Copy out the text of each item line for line, without changing a character.

::: DATA UNDER STUDY :::

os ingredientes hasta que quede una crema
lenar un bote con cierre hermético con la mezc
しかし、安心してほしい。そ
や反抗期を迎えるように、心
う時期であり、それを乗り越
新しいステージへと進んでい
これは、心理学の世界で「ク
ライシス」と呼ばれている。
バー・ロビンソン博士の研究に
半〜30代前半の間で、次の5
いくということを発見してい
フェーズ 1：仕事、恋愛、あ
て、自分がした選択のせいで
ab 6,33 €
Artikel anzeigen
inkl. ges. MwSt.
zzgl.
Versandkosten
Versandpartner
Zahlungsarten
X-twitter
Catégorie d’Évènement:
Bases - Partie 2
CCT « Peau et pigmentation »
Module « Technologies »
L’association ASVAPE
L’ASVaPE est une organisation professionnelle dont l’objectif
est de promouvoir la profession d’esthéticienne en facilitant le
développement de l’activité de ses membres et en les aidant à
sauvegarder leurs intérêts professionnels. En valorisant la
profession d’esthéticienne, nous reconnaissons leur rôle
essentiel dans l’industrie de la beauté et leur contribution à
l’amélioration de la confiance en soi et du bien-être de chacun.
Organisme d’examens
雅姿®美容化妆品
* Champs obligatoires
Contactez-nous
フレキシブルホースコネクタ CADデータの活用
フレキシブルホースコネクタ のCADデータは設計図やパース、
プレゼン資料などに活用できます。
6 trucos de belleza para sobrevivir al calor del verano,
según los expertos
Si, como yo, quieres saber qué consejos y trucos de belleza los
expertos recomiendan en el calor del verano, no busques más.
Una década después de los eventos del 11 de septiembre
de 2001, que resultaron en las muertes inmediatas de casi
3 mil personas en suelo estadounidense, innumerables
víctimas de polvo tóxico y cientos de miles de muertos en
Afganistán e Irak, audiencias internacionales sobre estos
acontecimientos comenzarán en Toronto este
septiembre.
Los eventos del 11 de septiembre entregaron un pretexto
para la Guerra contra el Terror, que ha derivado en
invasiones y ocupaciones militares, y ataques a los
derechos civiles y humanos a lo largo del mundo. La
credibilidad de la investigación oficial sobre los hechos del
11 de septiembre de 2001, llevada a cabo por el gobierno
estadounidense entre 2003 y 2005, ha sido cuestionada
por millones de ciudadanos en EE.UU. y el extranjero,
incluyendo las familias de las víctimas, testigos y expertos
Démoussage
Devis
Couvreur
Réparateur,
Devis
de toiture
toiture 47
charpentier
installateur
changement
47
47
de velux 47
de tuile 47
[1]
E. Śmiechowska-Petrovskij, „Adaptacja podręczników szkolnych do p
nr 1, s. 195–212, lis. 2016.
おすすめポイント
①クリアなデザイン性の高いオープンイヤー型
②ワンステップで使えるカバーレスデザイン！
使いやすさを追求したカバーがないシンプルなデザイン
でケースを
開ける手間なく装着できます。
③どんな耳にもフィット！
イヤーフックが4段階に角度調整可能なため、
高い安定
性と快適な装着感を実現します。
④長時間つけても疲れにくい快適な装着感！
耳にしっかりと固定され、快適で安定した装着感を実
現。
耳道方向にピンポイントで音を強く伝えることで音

:::

» OUTPUT OF THE EXERCISE:
os ingredientes hasta que quede una crema
lenar un bote con cierre hermético con la mezc
しかし、安心してほしい。そ
や反抗期を迎えるように、心
う時期であり、それを乗り越
新しいステージへと進んでい
これは、心理学の世界で「ク
ライシス」と呼ばれている。
バー・ロビンソン博士の研究に
半〜30代前半の間で、次の5
いくということを発見してい
フェーズ 1：仕事、恋愛、あ
て、自分がした選択のせいで
ab 6,33 €
Artikel anzeigen
inkl. ges. MwSt.
zzgl.
Versandkosten
Versandpartner
Zahlungsarten
X-twitter
Catégorie d’Évènement:
Bases - Partie 2
CCT « Peau et pigmentation »
Module « Technologies »
L’association ASVAPE
L’ASVaPE est une organisation professionnelle dont l’objectif
est de promouvoir la profession d’esthéticienne en facilitant le
développement de l’activité de ses membres et en les aidant à
sauvegarder leurs intérêts professionnels. En valorisant la
profession d’esthéticienne, nous reconnaissons leur rôle
essentiel dans l’industrie de la beauté et leur contribution à
l’amélioration de la confiance en soi et du bien-être de chacun.
Organisme d’examens
雅姿®美容化妆品
* Champs obligatoires
Contactez-nous
フレキシブルホースコネクタ CADデータの活用
フレキシブルホースコネクタ のCADデータは設計図やパース、
プレゼン資料などに活用できます。
6 trucos de belleza para sobrevivir al calor del verano,
según los expertos
Si, como yo, quieres saber qué consejos y trucos de belleza los
expertos recomiendan en el calor del verano, no busques más.
Una década después de los eventos del 11 de septiembre
de 2001, que resultaron en las muertes inmediatas de casi
3 mil personas en suelo estadounidense, innumerables
víctimas de polvo tóxico y cientos de miles de muertos en
Afganistán e Irak, audiencias internacionales sobre estos
acontecimientos comenzarán en Toronto este
septiembre.
Los eventos del 11 de septiembre entregaron un pretexto
para la Guerra contra el Terror, que ha derivado en
invasiones y ocupaciones militares, y ataques a los
derechos civiles y humanos a lo largo del mundo. La
credibilidad de la investigación oficial sobre los hechos del
11 de septiembre de 2001, llevada a cabo por el gobierno
estadounidense entre 2003 y 2005, ha sido cuestionada
por millones de ciudadanos en EE.UU. y el extranjero,
incluyendo las familias de las víctimas, testigos y expertos
Démoussage
Devis
Couvreur
Réparateur,
Devis
de toiture
toiture 47
charpentier
installateur
changement
47
47
de velux 47
de tuile 47
[1]
E. Śmiechowska-Petrovskij, „Adaptacja podręczników szkolnych do p
nr 1, s. 195–212, lis. 2016.
おすすめポイント
①クリアなデザイン性の高いオープンイヤー型
②ワンステップで使えるカバーレスデザイン！
使いやすさを追求したカバーがないシンプルなデザイン
でケースを
開ける手間なく装着できます。
③どんな耳にもフィット！
イヤーフックが4段階に角度調整可能なため、
高い安定
性と快適な装着感を実現します。
④長時間つけても疲れにくい快適な装着感！
耳にしっかりと固定され、快適で安定した装着感を実
現。
耳道方向にピンポイントで音を強く伝えることで音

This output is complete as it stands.